── Records provided ──

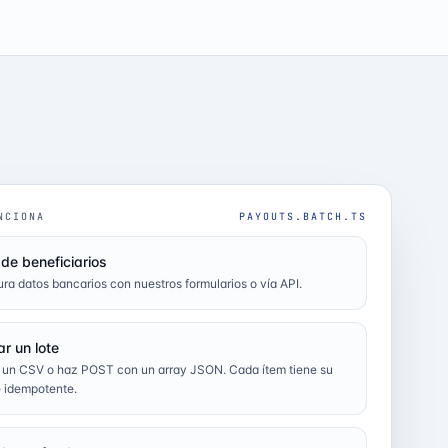
NCIONA
PAYOUTS.BATCH.TS
 de beneficiarios
ra datos bancarios con nuestros formularios o vía API.
ar un lote
 un CSV o haz POST con un array JSON. Cada ítem tiene su
 idempotente.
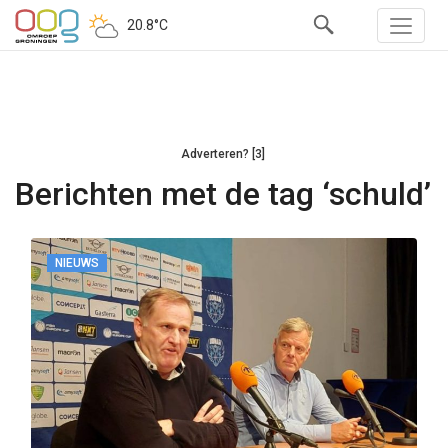
20.8°C
Adverteren? [3]
Berichten met de tag ‘schuld’
NIEUWS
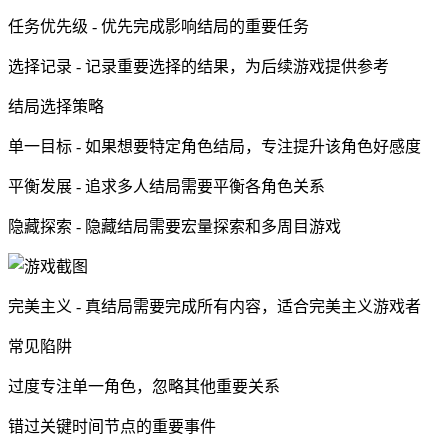
任务优先级 - 优先完成影响结局的重要任务
选择记录 - 记录重要选择的结果，为后续游戏提供参考
结局选择策略
单一目标 - 如果想要特定角色结局，专注提升该角色好感度
平衡发展 - 追求多人结局需要平衡各角色关系
隐藏探索 - 隐藏结局需要宏量探索和多周目游戏
完美主义 - 真结局需要完成所有内容，适合完美主义游戏者
常见陷阱
过度专注单一角色，忽略其他重要关系
错过关键时间节点的重要事件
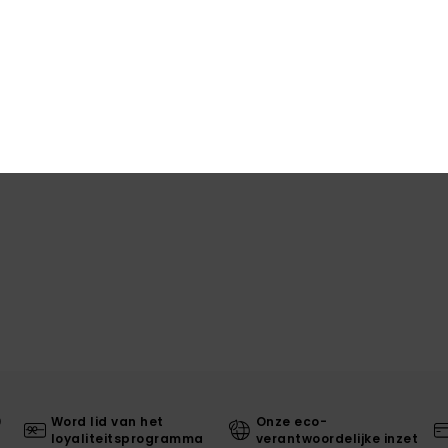
0
Word lid van het
Onze eco-
loyaliteitsprogramma
verantwoordelijke inzet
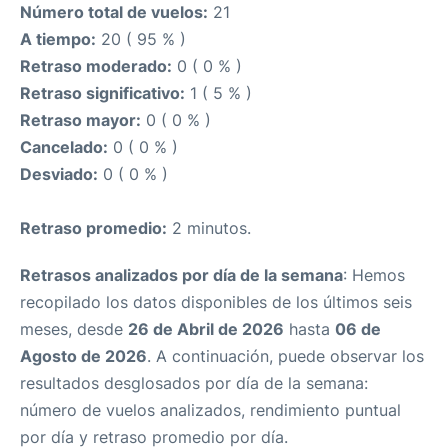
Número total de vuelos:
21
A tiempo:
20 ( 95 % )
Retraso moderado:
0 ( 0 % )
Retraso significativo:
1 ( 5 % )
Retraso mayor:
0 ( 0 % )
Cancelado:
0 ( 0 % )
Desviado:
0 ( 0 % )
Retraso promedio:
2 minutos.
Retrasos analizados por día de la semana
: Hemos
recopilado los datos disponibles de los últimos seis
meses, desde
26 de Abril de 2026
hasta
06 de
Agosto de 2026
. A continuación, puede observar los
resultados desglosados por día de la semana:
número de vuelos analizados, rendimiento puntual
por día y retraso promedio por día.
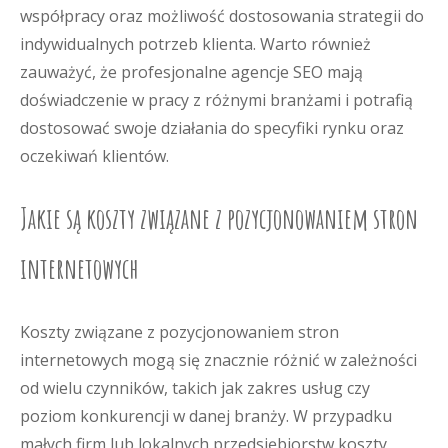
współpracy oraz możliwość dostosowania strategii do
indywidualnych potrzeb klienta. Warto również
zauważyć, że profesjonalne agencje SEO mają
doświadczenie w pracy z różnymi branżami i potrafią
dostosować swoje działania do specyfiki rynku oraz
oczekiwań klientów.
Jakie są koszty związane z pozycjonowaniem stron
internetowych
Koszty związane z pozycjonowaniem stron
internetowych mogą się znacznie różnić w zależności
od wielu czynników, takich jak zakres usług czy
poziom konkurencji w danej branży. W przypadku
małych firm lub lokalnych przedsiębiorstw koszty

───

### What is required:
Rewrite the rows, from the start through the line that contains "verantwoordelijke inzet", as a Markdown table with the columns Number and Line, one line per table row and blank lines left out. Leave the pictures out of the answer.

### Response area:
| Number | Line |
|---|---|
| 1 | NCIONA |
| 2 | PAYOUTS.BATCH.TS |
| 3 |  de beneficiarios |
| 4 | ra datos bancarios con nuestros formularios o vía API. |
| 5 | ar un lote |
| 6 |  un CSV o haz POST con un array JSON. Cada ítem tiene su |
| 7 |  idempotente. |
| 8 | 20.8°C |
| 9 | Adverteren? [3] |
| 10 | Berichten met de tag ‘schuld’ |
| 11 | NIEUWS |
| 12 | 任务优先级 - 优先完成影响结局的重要任务 |
| 13 | 选择记录 - 记录重要选择的结果，为后续游戏提供参考 |
| 14 | 结局选择策略 |
| 15 | 单一目标 - 如果想要特定角色结局，专注提升该角色好感度 |
| 16 | 平衡发展 - 追求多人结局需要平衡各角色关系 |
| 17 | 隐藏探索 - 隐藏结局需要宏量探索和多周目游戏 |
| 18 | 完美主义 - 真结局需要完成所有内容，适合完美主义游戏者 |
| 19 | 常见陷阱 |
| 20 | 过度专注单一角色，忽略其他重要关系 |
| 21 | 错过关键时间节点的重要事件 |
| 22 | 0 |
| 23 | Word lid van het |
| 24 | Onze eco- |
| 25 | loyaliteitsprogramma |
| 26 | verantwoordelijke inzet |